La ricaduta è quella cosa che ti capita il giorno dopo che hai scritto un post intitolato “Ripresa”. In pratica è la vendetta del karma, che ti fa presente che non è mai detta l’ultima parola, che chi ride bene ride ultimo [ed è sempre il karma quello che ride per ultimo] e che mai dire gatto se non ce l’hai nel sacco. Conclusione: ben mi sta.

Il raffreddore oggi s’è fatto protagonista, con grande gioia dei colleghi che dribblavano i miei starnuti con grande stile. Li ho amati tanto oggi per non avermi defenestrata. Davvero tanto. Io stessa non mi sopportavo più.

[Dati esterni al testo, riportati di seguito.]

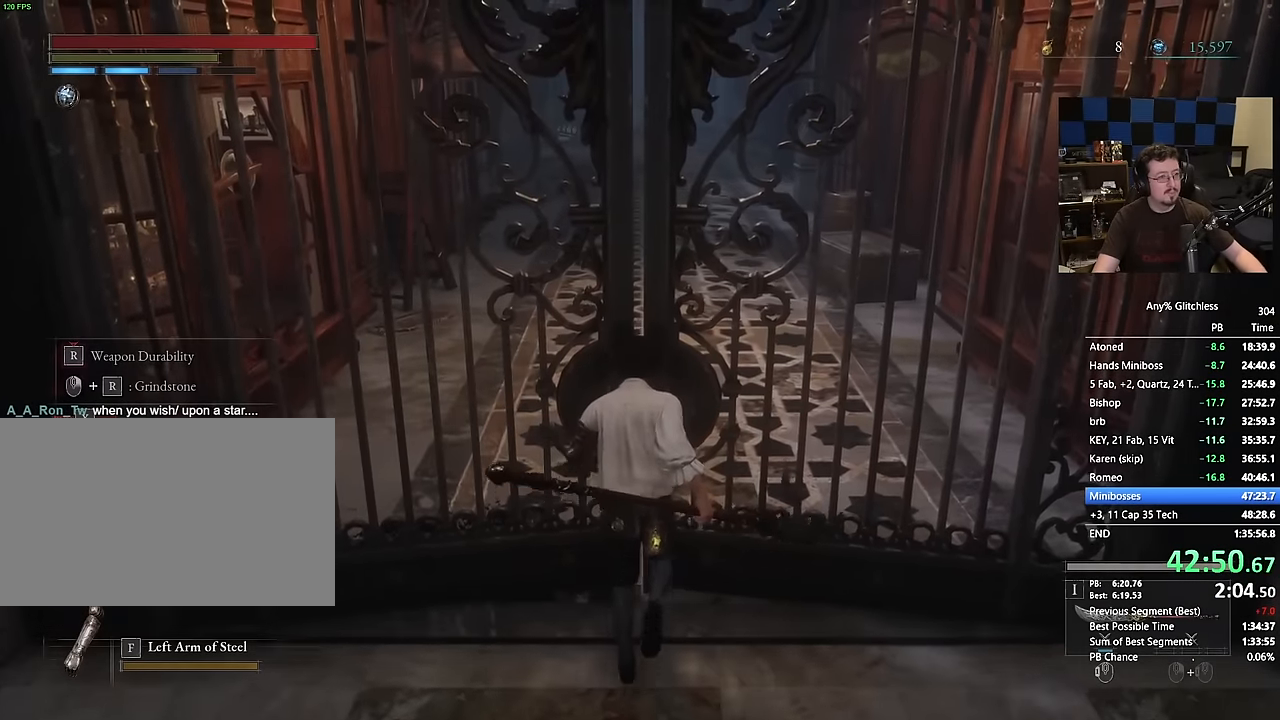
{"keys": ["w"], "mouse": [], "events": []}
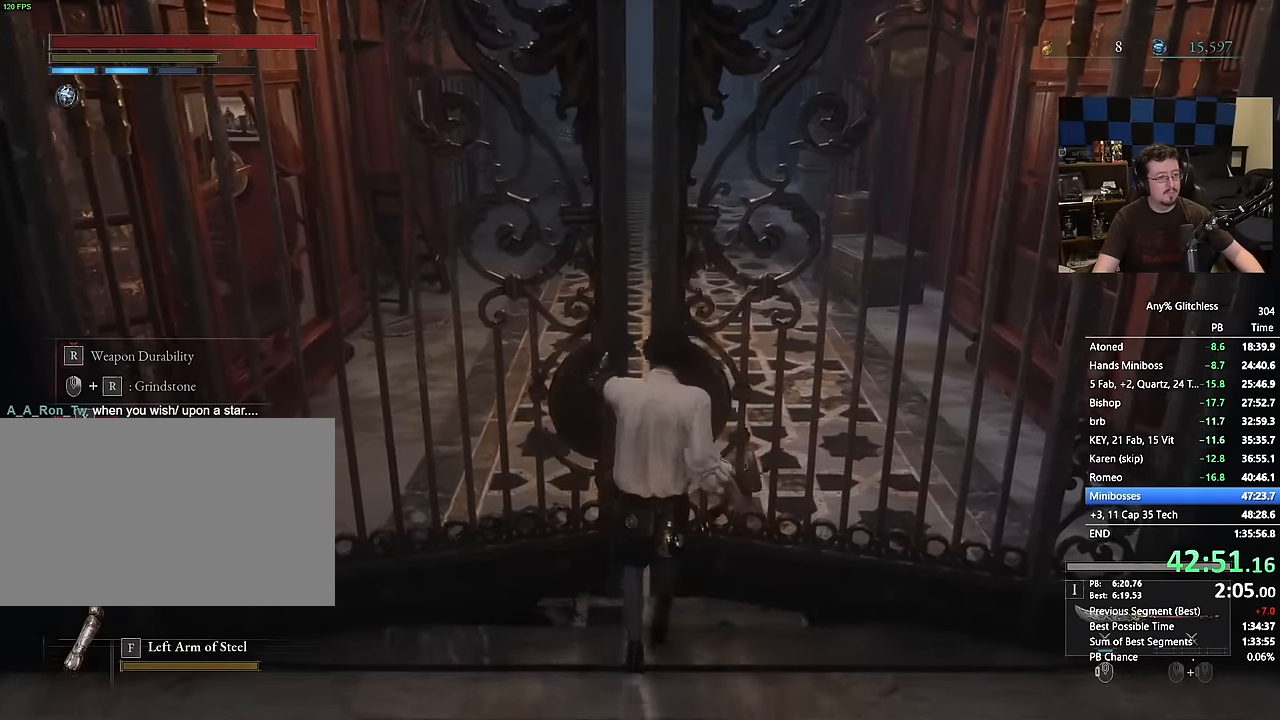
{"keys": ["space", "w"], "mouse": []}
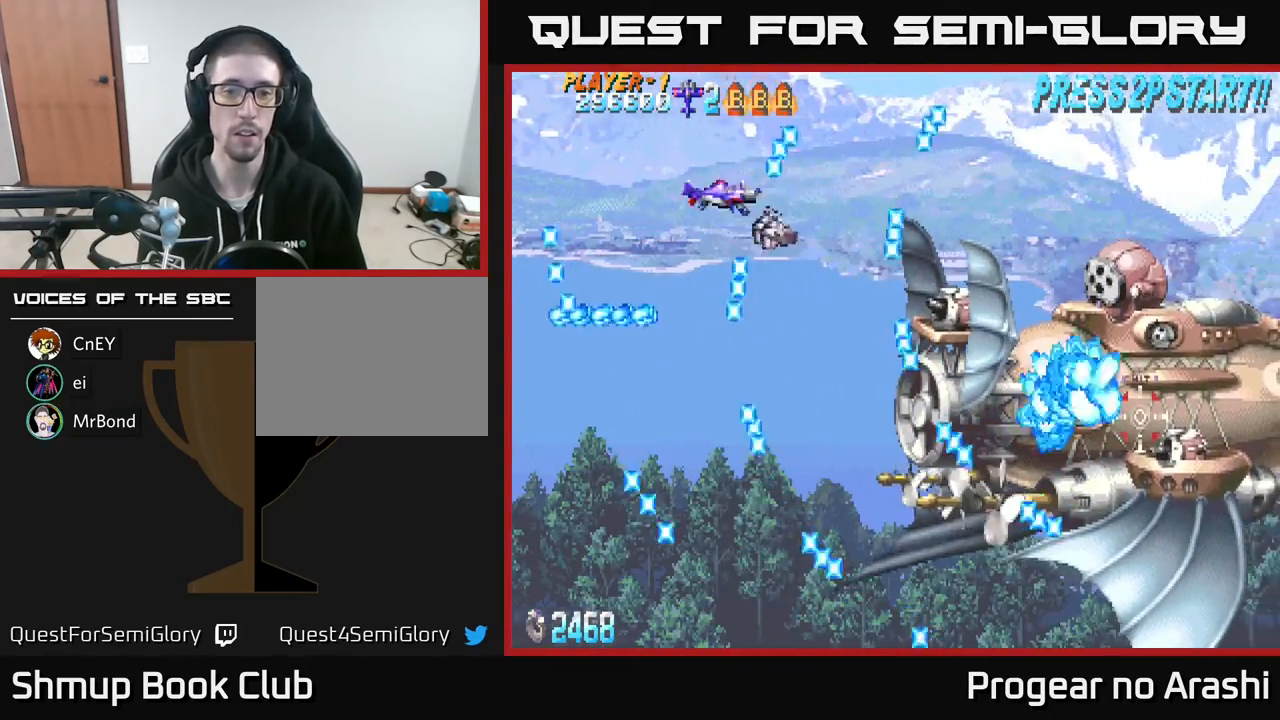
Gameplay with a controller (Xbox layout); each line is a JSON object with the inputs held at the frame after it. "events" lists button and stick changes between this image and that frame as [ms after this image, input, new state], when the widget could be followed in between. Not read: right_stick.
{"buttons": [], "left_stick": "center", "events": [[100, "DPAD_RIGHT", "up"], [150, "DPAD_DOWN", "down"], [333, "DPAD_DOWN", "up"]]}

Riprendendo la saggezza popolare di qualche riga più sopra, succede che quando pensi di aver raggiunto il top del minimo zaaaaaaaaaaaaaaak t’arriva la prova che mancava ancora un pezzetto. Non moralmente, stavolta, ma fisicamente sento la botta. La parte positiva è che posso riderci sopra perché i pensieri cupi sono passati, nella sfiga la fortuna. Eh.

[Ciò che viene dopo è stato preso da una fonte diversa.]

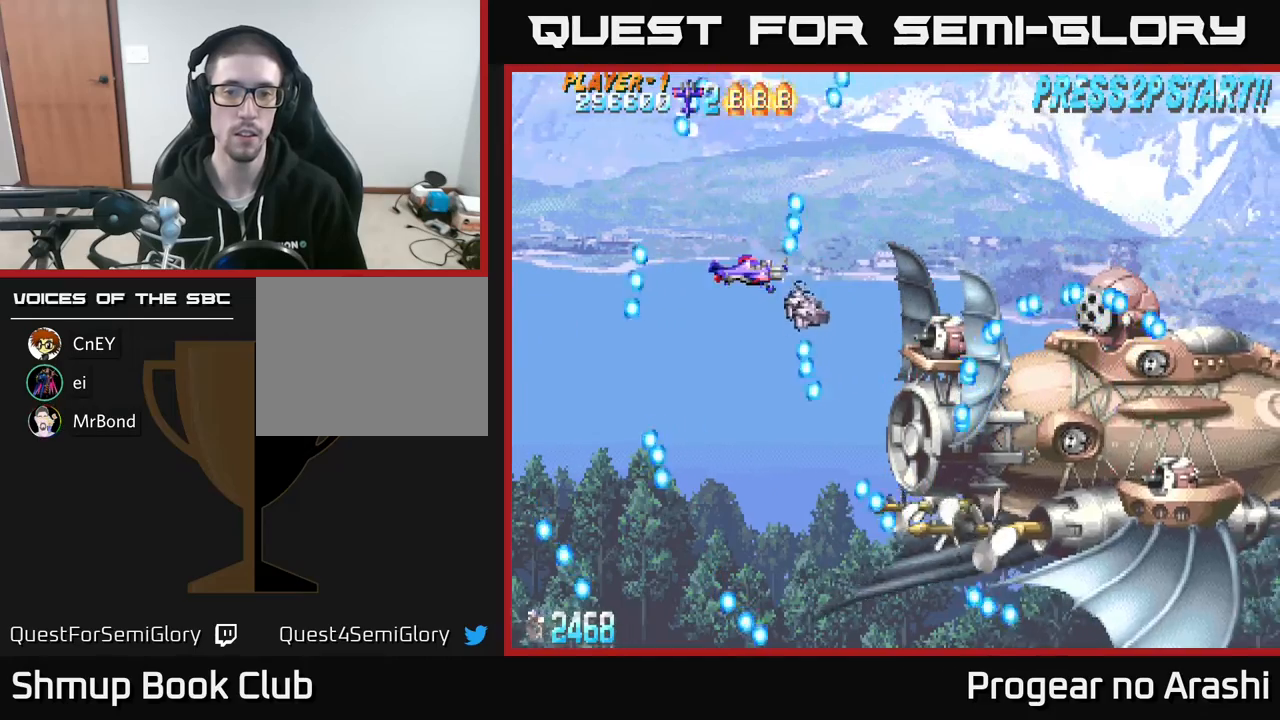
{"buttons": ["DPAD_DOWN"], "left_stick": "center", "events": [[17, "DPAD_DOWN", "down"], [50, "DPAD_RIGHT", "down"], [67, "DPAD_DOWN", "up"], [100, "DPAD_RIGHT", "up"], [317, "DPAD_LEFT", "down"], [467, "DPAD_DOWN", "down"], [483, "DPAD_LEFT", "up"]]}
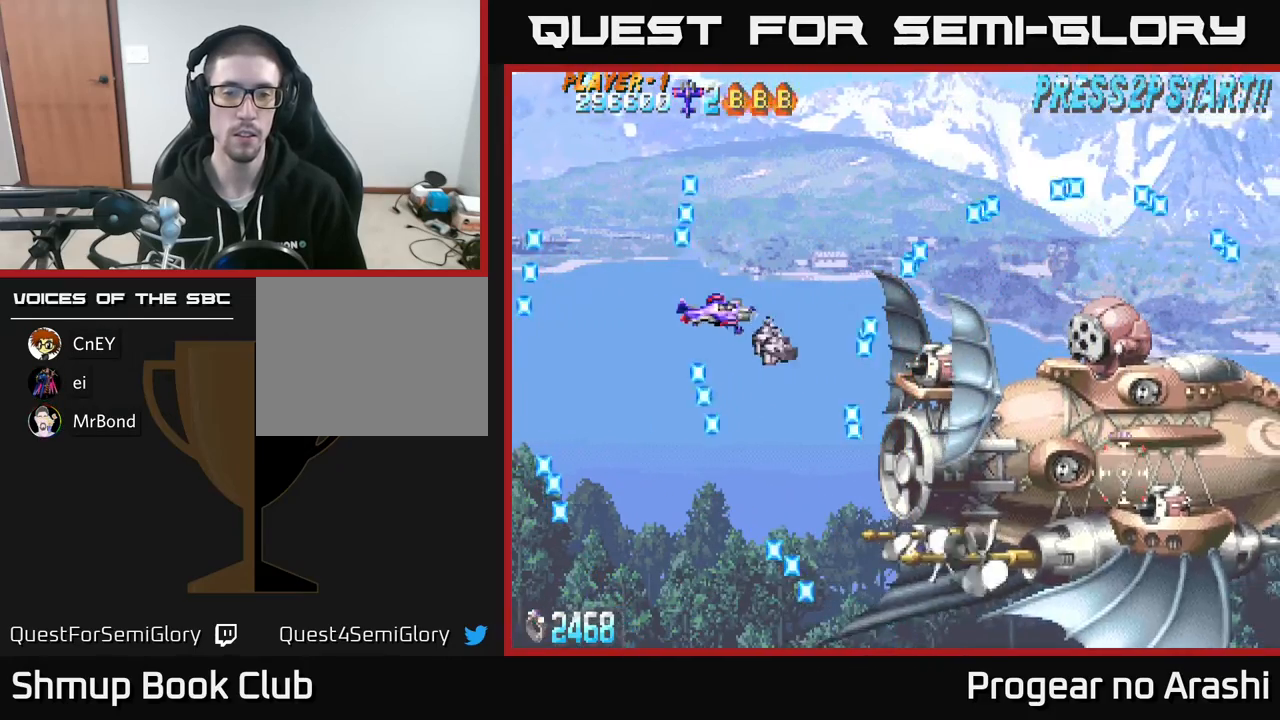
{"buttons": [], "left_stick": "center", "events": [[17, "DPAD_DOWN", "up"], [283, "DPAD_DOWN", "down"], [367, "DPAD_DOWN", "up"]]}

Sembrerà stucchevole, ma quando sei nel baratro, anche il minimo miglioramento fa la differenza. Per questo motivo chi ha sofferto apprezza con più intensità gli attimi felici. Quando non hai nulla, ogni cosa bella che ti arriva è una festa. E non lo dico io, è proprio Legge dell’Universo.

Per questa logica, dal mio punto di vista, augurare a certa gente gretta, avida e meschina una secchiata di sana miseria significa aprire loro le porte della felicità. Sì, la mia compassione sa arrivare a tanto.

Ok, naso tappato, post pieno di stronzate, penso di essere arrivata anche per stasera al capolinea. Auguro a tutti la buonanotte e vado ad affrontare col vicks vaporub la mia oscurità che so mi sta aspettando pronta per divorarmi. Amen.